**MATERIAL SHOWN:**
Start of Block

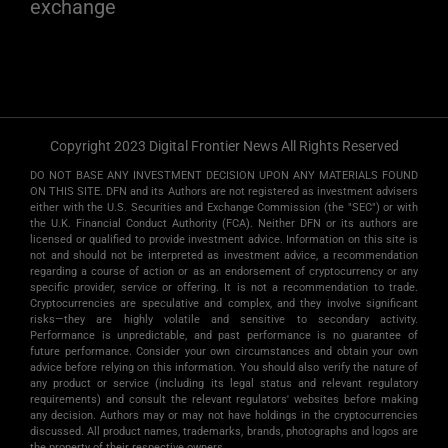
exchange
Copyright 2023 Digital Frontier News All Rights Reserved
DO NOT BASE ANY INVESTMENT DECISION UPON ANY MATERIALS FOUND
ON THIS SITE. DFN and its Authors are not registered as investment advisers
either with the U.S. Securities and Exchange Commission (the "SEC") or with
the U.K. Financial Conduct Authority (FCA). Neither DFN or its authors are
licensed or qualified to provide investment advice. Information on this site is
not and should not be interpreted as investment advice, a recommendation
regarding a course of action or as an endorsement of cryptocurrency or any
specific provider, service or offering. It is not a recommendation to trade.
Cryptocurrencies are speculative and complex, and they involve significant
risks­—they are highly volatile and sensitive to secondary activity.
Performance is unpredictable, and past performance is no guarantee of
future performance. Consider your own circumstances and obtain your own
advice before relying on this information. You should also verify the nature of
any product or service (including its legal status and relevant regulatory
requirements) and consult the relevant regulators' websites before making
any decision. Authors may or may not have holdings in the cryptocurrencies
discussed. All product names, trademarks, brands, photographs and logos are
the property of their respective owners.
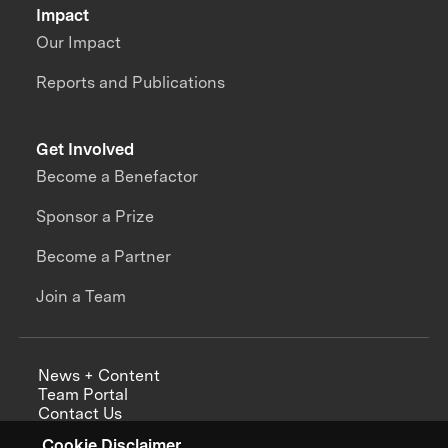
Impact
Our Impact
Reports and Publications
Get Involved
Become a Benefactor
Sponsor a Prize
Become a Partner
Join a Team
News + Content
Team Portal
Contact Us
Careers
Cookie Disclaimer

End of Block

**DIRECTIVE:**
In the copy, only the lines from the one holding "discussed. All product" through the end of the listing above should appear, retyped exactly, both ends included, with no pictures.

**SOLUTION BELOW:**
discussed. All product names, trademarks, brands, photographs and logos are
the property of their respective owners.
Impact
Our Impact
Reports and Publications
Get Involved
Become a Benefactor
Sponsor a Prize
Become a Partner
Join a Team
News + Content
Team Portal
Contact Us
Careers
Cookie Disclaimer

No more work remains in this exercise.